Der Brite ist einer von 340 Masters of Wine weltweit – und damit Mitglied einer illustren Runde von Weinexperten, die sich jahrelang auf die Prüfungen vorbereiten. Bampfield arbeitete zunächst für Lidl Irland, später auch für Großbritannien. Dann wurde er gefragt, ob er auch die Weine für den deutschen Markt bewerten wolle. Er wollte. Nun erhält er regelmäßig Pakete nach Hause geliefert, denn dort testet er die Weine am liebsten. In einem hellen Raum mit Tageslicht und Frischluft sitzt er dann, das Notizbuch in der Hand: „Nur wenn es sehr viele auf einen Schlag sind, reise ich dafür nach Deutschland.“
800 bis 1000 Weine pro Jahr bewertet Bampfield für Lidl. Nicht immer gefällt seinem Auftraggeber sein Urteil. Denn die Weine, die Bampfield verkostet, wurden vom Discounter bereits gekauft: „Wenn ein Wein fehlerhaft oder an der Grenze dazu ist, dann geht Lidl zum Produzenten und verhandelt neu. Wenn ein Wein nur einfach eine nicht so tolle Punktzahl erreicht – dann ist das Pech“, sagt Bampfield.
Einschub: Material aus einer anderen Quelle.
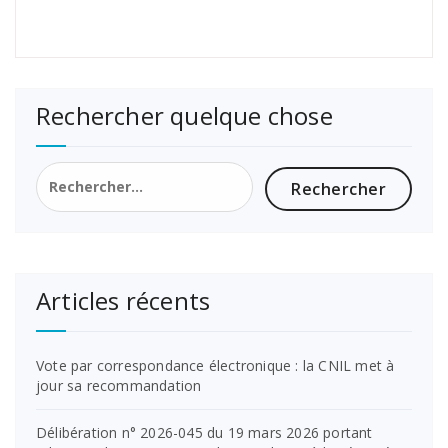
Rechercher quelque chose
Rechercher :
Articles récents
Vote par correspondance électronique : la CNIL met à
jour sa recommandation
Délibération n° 2026-045 du 19 mars 2026 portant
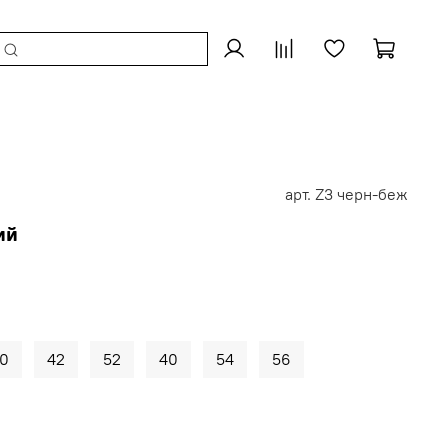
арт.
Z3 черн-беж
ий
0
42
52
40
54
56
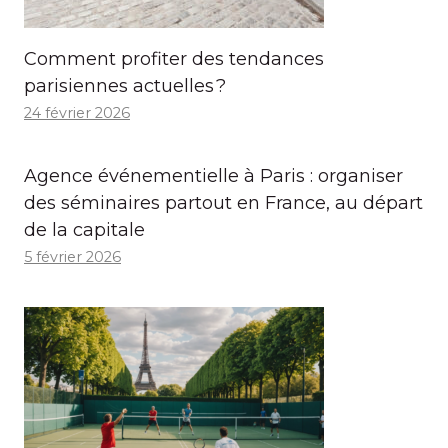
Comment profiter des tendances
parisiennes actuelles ?
24 février 2026
Agence événementielle à Paris : organiser
des séminaires partout en France, au départ
de la capitale
5 février 2026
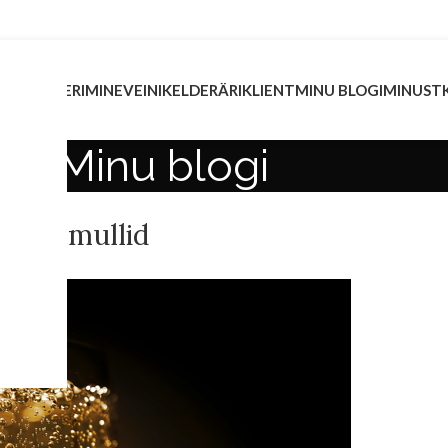
INVESTEERIMINE
VEINIKELDER
ÄRIKLIENT
MINU BLOGI
MINUST
Minu blogi
EERIMINE
 ehk mullid
/07/2019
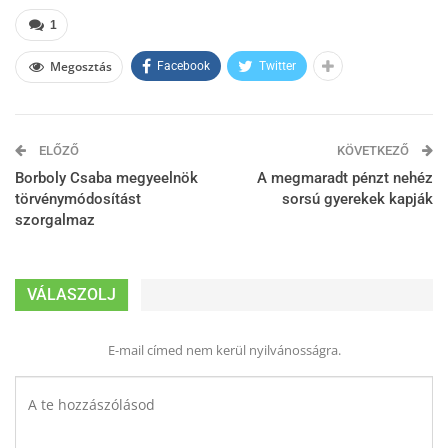
1
Megosztás
Facebook
Twitter
ELŐZŐ
KÖVETKEZŐ
Borboly Csaba megyeelnök
A megmaradt pénzt nehéz
törvénymódosítást
sorsú gyerekek kapják
szorgalmaz
VÁLASZOLJ
E-mail címed nem kerül nyilvánosságra.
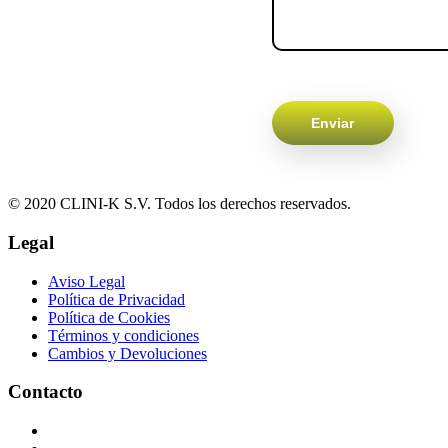
© 2020 CLINI-K S.V. Todos los derechos reservados.
Legal
Aviso Legal
Política de Privacidad
Política de Cookies
Términos y condiciones
Cambios y Devoluciones
Contacto
Podología 647 772 857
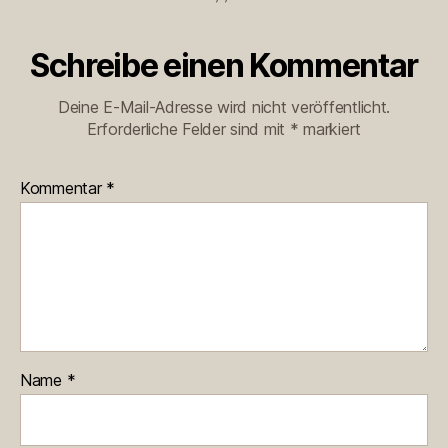
Schreibe einen Kommentar
Deine E-Mail-Adresse wird nicht veröffentlicht.
Erforderliche Felder sind mit
*
markiert
Kommentar
*
Name
*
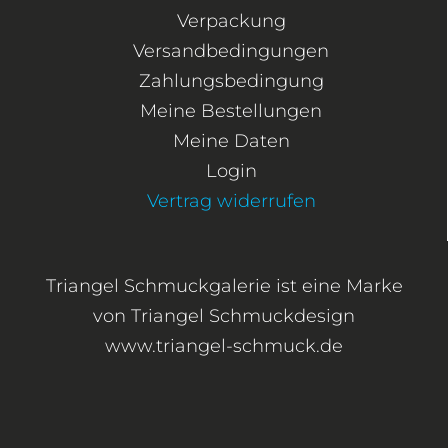
Verpackung
Versandbedingungen
Zahlungsbedingung
Meine Bestellungen
Meine Daten
Login
Vertrag widerrufen
Triangel Schmuckgalerie ist eine Marke
von Triangel Schmuckdesign
www.triangel-schmuck.de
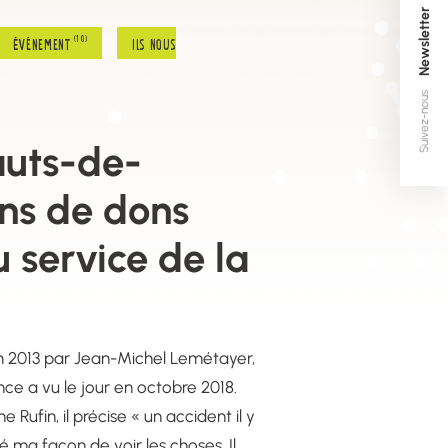
Newsletter
(10)
(3)
(2)
Événement
Ils nous soutiennent
Réglementation
Suivez-nous
uts-de-
ans de dons
u service de la
n 2013 par Jean-Michel Lemétayer,
ce a vu le jour en octobre 2018.
Rufin, il précise « un accident il y
ma façon de voir les choses. Il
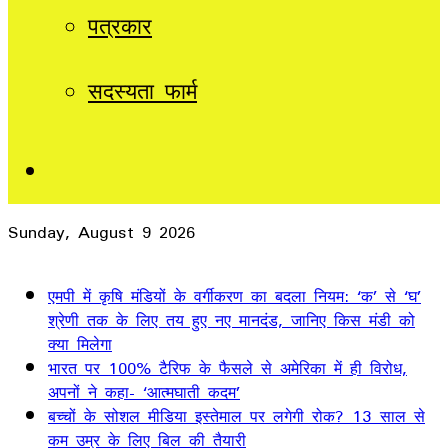
पत्रकार
सदस्यता फार्म
Sidebar
Sunday, August 9 2026
Breaking News
एमपी में कृषि मंडियों के वर्गीकरण का बदला नियम: ‘क’ से ‘घ’
श्रेणी तक के लिए तय हुए नए मानदंड, जानिए किस मंडी को
क्या मिलेगा
भारत पर 100% टैरिफ के फैसले से अमेरिका में ही विरोध,
अपनों ने कहा- ‘आत्मघाती कदम’
बच्चों के सोशल मीडिया इस्तेमाल पर लगेगी रोक? 13 साल से
कम उम्र के लिए बिल की तैयारी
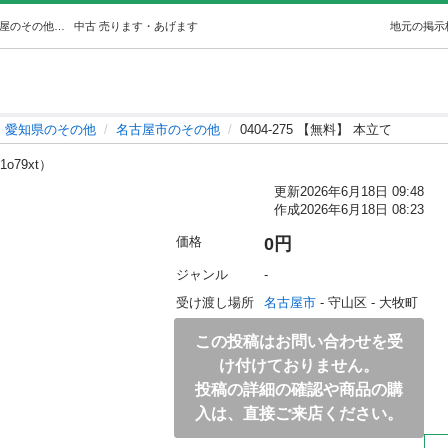
0404-275 【無料】 本立て (ジモスポ名古屋守山店) 名古屋のその他の中古あげます・譲ります｜ジモティーで不用品の処分
中古
売ります・あげます
地元の掲示
愛知県のその他
名古屋市のその他
0404-275 【無料】 本立て
1o79xt）
更新
2026年6月18日 09:48
作成
2026年6月18日 08:23
価格
0円
ジャンル
-
受け渡し場所
名古屋市
 - 守山区
 - 大牧町
この投稿はお問い合わせを受
け付けておりません。
投稿の詳細の確認や商品の購
入は、直接ご来店ください。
Guter Wein beginnt für Bampfield bei 80 Punkten: „Das sind Weine, an denen nichts schlecht ist, und ich empfehle sie gern.“ Erst ab 85 Punkten aber wird es für ihn interessant: „Das sind die Weine, die ein wenig mehr bieten, als ich erwarte, die einen Aspekt mitbringen, der sie aus der Masse heraushebt.“ Die Punktzahl jedoch ist allein nur bedingt hilfreich, das weiß auch Bampfield: „Wenn ein Wein 80 Punkte hat und sehr teuer ist, dann sieht das nicht gut aus.“
"Es wird insgesamt viel zu hoch bewertet"
Es gilt: Augen auf beim Punktekauf – findet auch Marcus Hofschuster. Er ist Cheftester des Onlineportals wein-plus.eu. Die Abonnenten bekommen laufend neue Bewertungen von Hofschuster zu Weinen aus aller Welt. Der Onlinetester ist zurückhaltend mit der Vergabe der Punkte: „Es wird insgesamt viel zu hoch bewertet.“ Schuld daran seien die Publikationen, die mit hohen Punkten großzügig sind, damit sie wahrgenommen werden. Und die Käufer, die Weine nur nach Punkten auswählen, weil sie ihrem Geschmack nicht trauen.
„Man verarscht die Leute“, sagt Hofschuster. Einfache Allerweltsweine würden mit 90 und mehr Punkten versehen. Hofschuster bemüht sich daher umso mehr um Objektivität und genaue Beschreibungen. „Ich bewerte auch Weine hoch, die mir gar nicht schmecken, oder Weine niedrig, die ich gerne trinke“, sagt Hofschuster.
Dabei kann die Sache mit dem Wein für den Kunden ganz einfach sein: Er sieht Punkte als Orientierungshilfe und nicht als Gesetz, denn gut ist, was ihm schmeckt.